The heat pulse (flash) experiment is a well-known and widely accepted method to measure the thermal diffusivity of a material. In recent years, it has been observed that the thermal behavior of heterogeneous materials can show deviation from the classical Fourier equation, resulting in a different thermal diffusivity and requiring further thermal parameters to identify. Such heterogeneity can be inclusions in metal foams, layered structure in composites, or even cracks and porous parts in rocks. Furthermore, the next candidate, the Guyer–Krumhansl equation is tested on these experiments with success. However, these recent evaluations required a computationally intensive fitting procedure using countless numerical solutions, even when a good initial guess for the parameters is found by hand. This paper presents a Galerkin-type discretization for the Guyer–Krumhansl equation, which helped us find a reasonably simple analytical solution for time-dependent boundary conditions. Utilizing this analytical solution, we developed a new evaluation technique to immediately estimate all the necessary thermal parameters using the measured temperature history.

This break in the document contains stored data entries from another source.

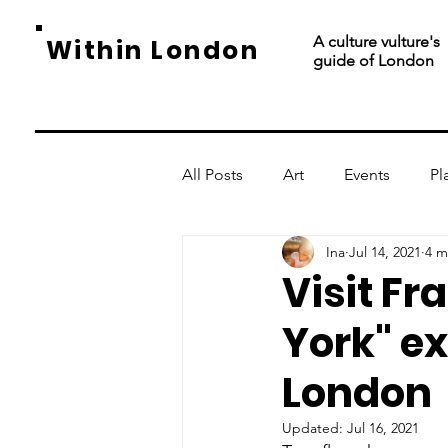
A culture vulture's
Within London
guide of London
All Posts
Art
Events
Pl
Ina
Jul 14, 2021
4 m
Visit Fr
York" ex
London
Updated:
Jul 16, 2021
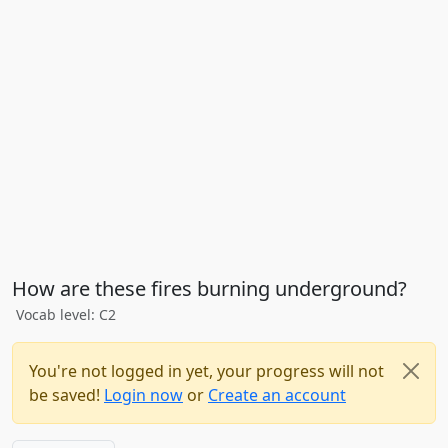
How are these fires burning underground?
Vocab level: C2
You're not logged in yet, your progress will not
be saved!
Login now
or
Create an account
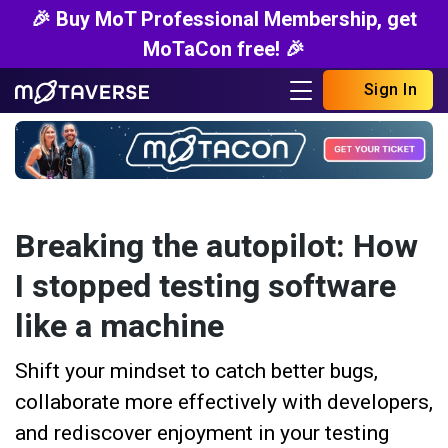
🎉 Buy MoT Professional Membership, get
MoTaCon free! 🎉
Sign In
Breaking the autopilot: How
I stopped testing software
like a machine
Shift your mindset to catch better bugs,
collaborate more effectively with developers,
and rediscover enjoyment in your testing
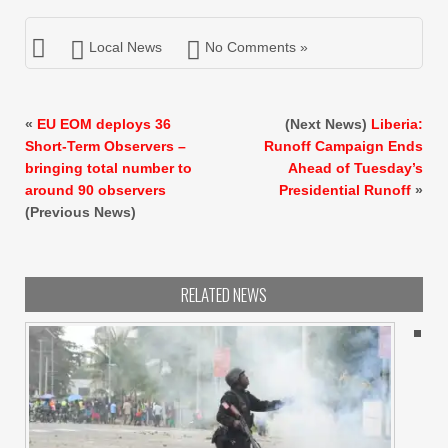
Local News
No Comments »
«
EU EOM deploys 36
(Next News)
Liberia:
Short-Term Observers –
Runoff Campaign Ends
bringing total number to
Ahead of Tuesday’s
around 90 observers
Presidential Runoff
»
(Previous News)
RELATED NEWS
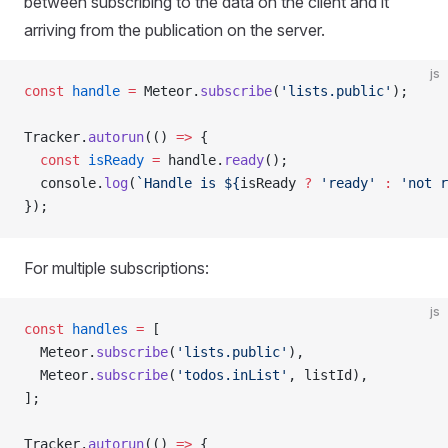
between subscribing to the data on the client and it
arriving from the publication on the server.
js
const
 handle
 =
 Meteor.
subscribe
(
'lists.public'
);
Tracker.
autorun
(() 
=>
 {
  const
 isReady
 =
 handle.
ready
();
  console.
log
(
`Handle is ${
isReady
 ?
 'ready'
 :
 'not r
});
For multiple subscriptions:
js
const
 handles
 =
 [
  Meteor.
subscribe
(
'lists.public'
),
  Meteor.
subscribe
(
'todos.inList'
, listId),
];
Tracker.
autorun
(() 
=>
 {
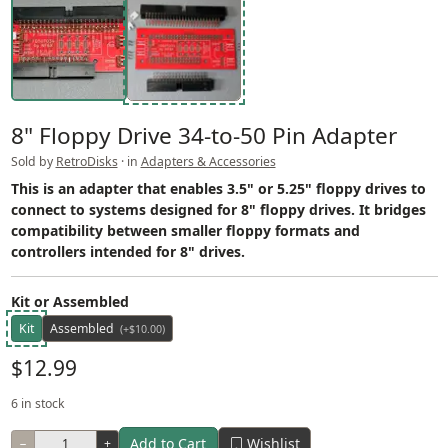
8" Floppy Drive 34-to-50 Pin Adapter
Sold by
RetroDisks
· in
Adapters & Accessories
This is an adapter that enables 3.5" or 5.25" floppy drives to
connect to systems designed for 8" floppy drives. It bridges
compatibility between smaller floppy formats and
controllers intended for 8" drives.
Kit or Assembled
Kit
Assembled
(+$10.00)
$12.99
6 in stock
Add to Cart
Wishlist
−
+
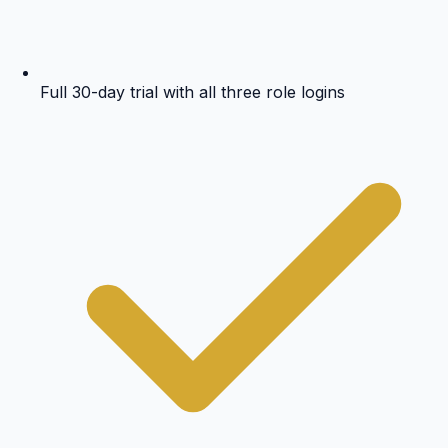
Full 30-day trial with all three role logins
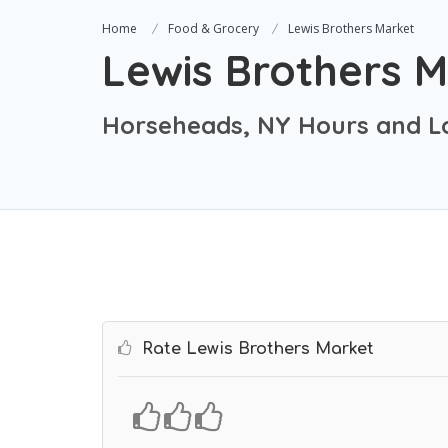
Home
Food & Grocery
Lewis Brothers Market
Lewis Brothers 
Horseheads, NY Hours and L
Rate Lewis Brothers Market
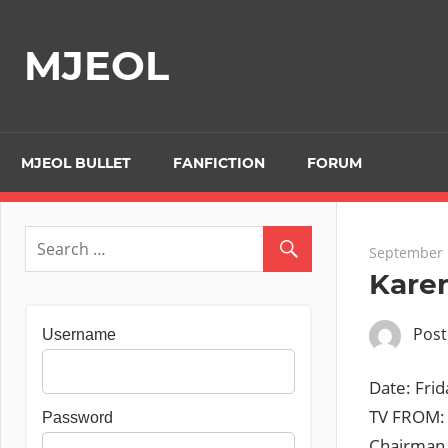
Skip
to
MJEOL
content
MJEOL BULLET
FANFICTION
FORUM
September 
Kare
Pos
Username
Date: Fr
TV FROM: 
Password
Chairman a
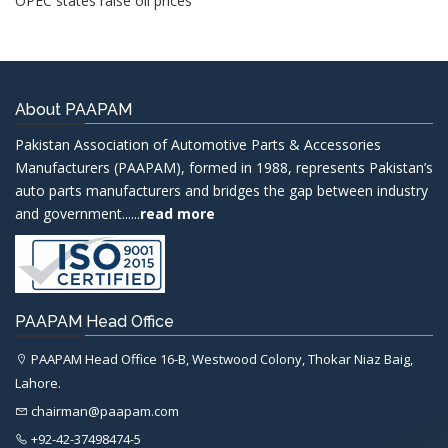
OPEC states raise oil prices
About PAAPAM
Pakistan Association of Automotive Parts & Accessories
Manufacturers (PAAPAM), formed in 1988, represents Pakistan’s
auto parts manufacturers and bridges the gap between industry
and government......
read more
PAAPAM Head Office
PAAPAM Head Office 16-B, Westwood Colony, Thokar Niaz Baig,
Lahore.
chairman@paapam.com
+92-42-37498474-5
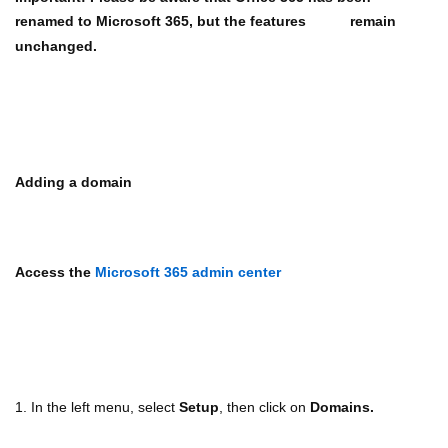
renamed to Microsoft 365, but the features
remain
unchanged.
Adding a domain
Access the
Microsoft 365 admin center
1. In the left menu, select
Setup
, then click on
Domains.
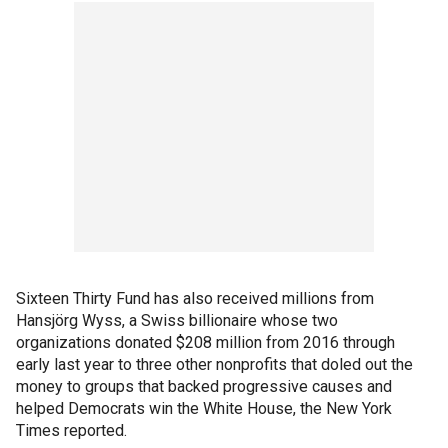
Sixteen Thirty Fund has also received millions from
Hansjörg Wyss, a Swiss billionaire whose two
organizations donated $208 million from 2016 through
early last year to three other nonprofits that doled out the
money to groups that backed progressive causes and
helped Democrats win the White House, the New York
Times reported.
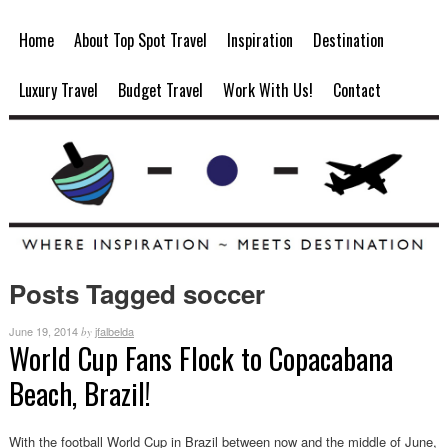
Home
About Top Spot Travel
Inspiration
Destination
Luxury Travel
Budget Travel
Work With Us!
Contact
Posts Tagged soccer
June 19, 2014
jfalbelda
by
World Cup Fans Flock to Copacabana
Beach, Brazil!
With the football World Cup in Brazil between now and the middle of June,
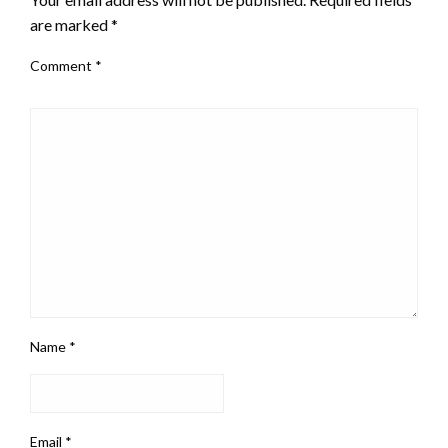
are marked
*
Comment
*
Name
*
Email
*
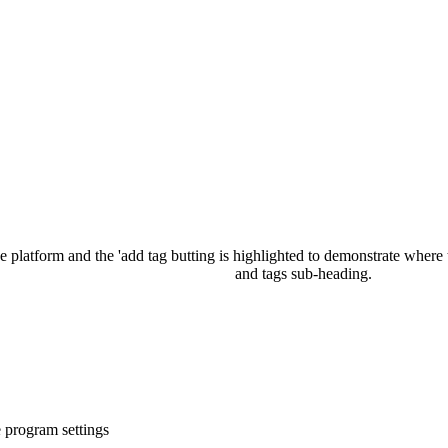
e
program
settings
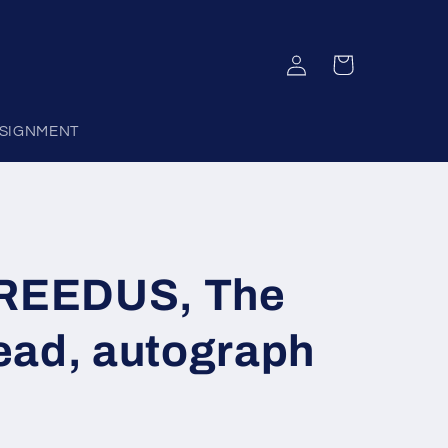
Log
Cart
in
SIGNMENT
EEDUS, The
ead, autograph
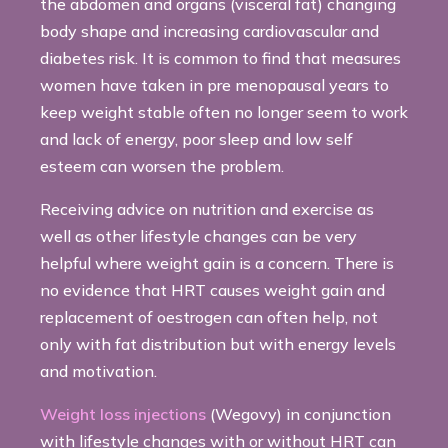
the abdomen and organs (visceral fat) changing
body shape and increasing cardiovascular and
diabetes risk. It is common to find that measures
women have taken in pre menopausal years to
keep weight stable often no longer seem to work
and lack of energy, poor sleep and low self
esteem can worsen the problem.
Receiving advice on nutrition and exercise as
well as other lifestyle changes can be very
helpful where weight gain is a concern. There is
no evidence that HRT causes weight gain and
replacement of oestrogen can often help, not
only with fat distribution but with energy levels
and motivation.
Weight loss injections
(Wegovy) in conjunction
with lifestyle changes with or without HRT can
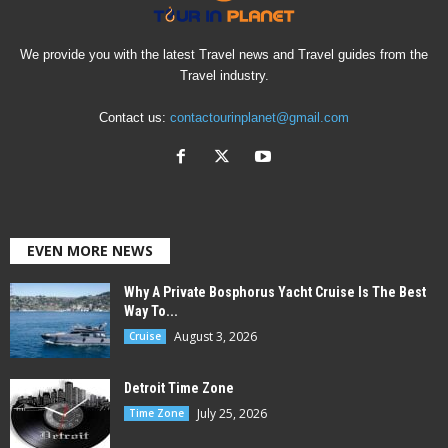
We provide you with the latest Travel news and Travel guides from the
Travel industry.
Contact us:
contactourinplanet@gmail.com
EVEN MORE NEWS
Why A Private Bosphorus Yacht Cruise Is The Best
Way To...
August 3, 2026
Cruise
Detroit Time Zone
July 25, 2026
Time Zone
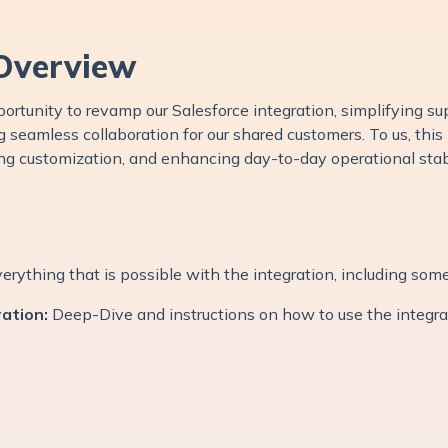
Overview
ortunity to revamp our Salesforce integration, simplifying sup
 seamless collaboration for our shared customers. To us, this
ing customization, and enhancing day-to-day operational stabi
verything that is possible with the integration, including som
ation:
Deep-Dive and instructions on how to use the integr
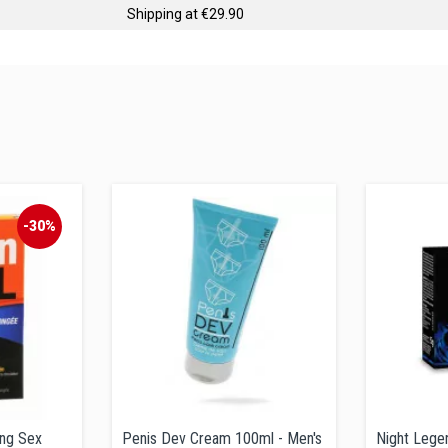
Shipping at €29.90
-30%
ing Sex
Penis Dev Cream 100ml - Men's
Night Legen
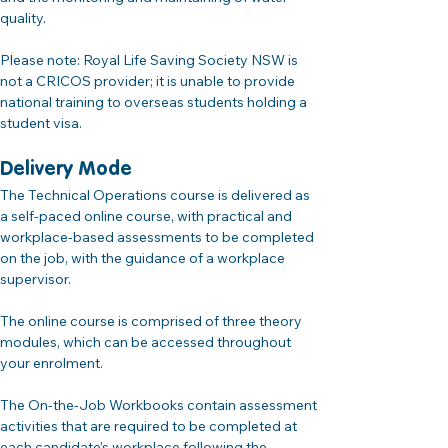
quality.
Please note: Royal Life Saving Society NSW is 
not a CRICOS provider; it is unable to provide 
national training to overseas students holding a 
student visa.
Delivery Mode
The Technical Operations course is delivered as 
a self-paced online course, with practical and 
workplace-based assessments to be completed 
on the job, with the guidance of a workplace 
supervisor.
The online course is comprised of three theory 
modules, which can be accessed throughout 
your enrolment.
The On-the-Job Workbooks contain assessment 
activities that are required to be completed at 
each candidate’s workplace following the 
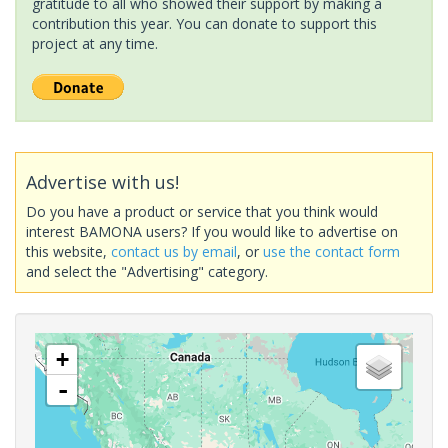
gratitude to all who showed their support by making a
contribution this year. You can donate to support this
project at any time.
Advertise with us!
Do you have a product or service that you think would
interest BAMONA users? If you would like to advertise on
this website,
contact us by email
, or
use the contact form
and select the "Advertising" category.
+
-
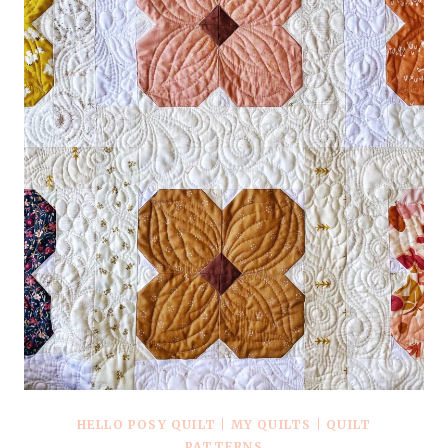
+
KITS
HELLO POSY QUILT
|
MY QUILTS
|
QUILT
PATTERNS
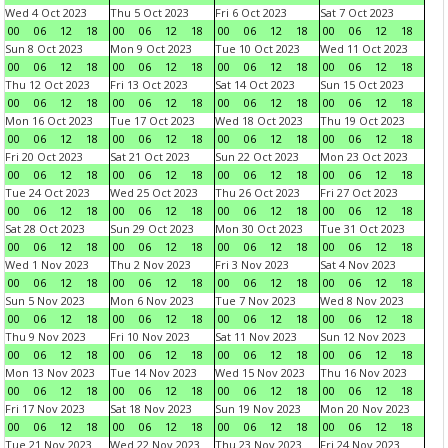
Wed 4 Oct 2023
Thu 5 Oct 2023
Fri 6 Oct 2023
Sat 7 Oct 2023
00
06
12
18
00
06
12
18
00
06
12
18
00
06
12
18
Sun 8 Oct 2023
Mon 9 Oct 2023
Tue 10 Oct 2023
Wed 11 Oct 2023
00
06
12
18
00
06
12
18
00
06
12
18
00
06
12
18
Thu 12 Oct 2023
Fri 13 Oct 2023
Sat 14 Oct 2023
Sun 15 Oct 2023
00
06
12
18
00
06
12
18
00
06
12
18
00
06
12
18
Mon 16 Oct 2023
Tue 17 Oct 2023
Wed 18 Oct 2023
Thu 19 Oct 2023
00
06
12
18
00
06
12
18
00
06
12
18
00
06
12
18
Fri 20 Oct 2023
Sat 21 Oct 2023
Sun 22 Oct 2023
Mon 23 Oct 2023
00
06
12
18
00
06
12
18
00
06
12
18
00
06
12
18
Tue 24 Oct 2023
Wed 25 Oct 2023
Thu 26 Oct 2023
Fri 27 Oct 2023
00
06
12
18
00
06
12
18
00
06
12
18
00
06
12
18
Sat 28 Oct 2023
Sun 29 Oct 2023
Mon 30 Oct 2023
Tue 31 Oct 2023
00
06
12
18
00
06
12
18
00
06
12
18
00
06
12
18
Wed 1 Nov 2023
Thu 2 Nov 2023
Fri 3 Nov 2023
Sat 4 Nov 2023
00
06
12
18
00
06
12
18
00
06
12
18
00
06
12
18
Sun 5 Nov 2023
Mon 6 Nov 2023
Tue 7 Nov 2023
Wed 8 Nov 2023
00
06
12
18
00
06
12
18
00
06
12
18
00
06
12
18
Thu 9 Nov 2023
Fri 10 Nov 2023
Sat 11 Nov 2023
Sun 12 Nov 2023
00
06
12
18
00
06
12
18
00
06
12
18
00
06
12
18
Mon 13 Nov 2023
Tue 14 Nov 2023
Wed 15 Nov 2023
Thu 16 Nov 2023
00
06
12
18
00
06
12
18
00
06
12
18
00
06
12
18
Fri 17 Nov 2023
Sat 18 Nov 2023
Sun 19 Nov 2023
Mon 20 Nov 2023
00
06
12
18
00
06
12
18
00
06
12
18
00
06
12
18
Tue 21 Nov 2023
Wed 22 Nov 2023
Thu 23 Nov 2023
Fri 24 Nov 2023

热脉冲（闪光）实验是一种众所周知且被广泛接受的测量材料热扩散率的方法。近年来，已经观察到异质材料的热行为可能会偏离经典的傅立叶方程，导致不同的热扩散率，需要进一步的热参数来识别。这种异质性可以是金属泡沫中的夹杂物、复合材料中的层状结构，甚至是岩石中的裂缝和多孔部分。此外，下一个候选者 Guyer-Krumhansl 方程在这些实验中得到了成功测试。然而，这些最近的评估需要使用无数数值解的计算密集型拟合程序，即使手动找到参数的良好初始猜测也是如此。本文提出了 Guyer-Krumhansl 方程的 Galerkin 型离散化，它帮助我们找到了时间相关边界条件的合理简单的解析解。利用这种分析解决方案，我们开发了一种新的评估技术，可以使用测量的温度历史立即估计所有必要的热参数。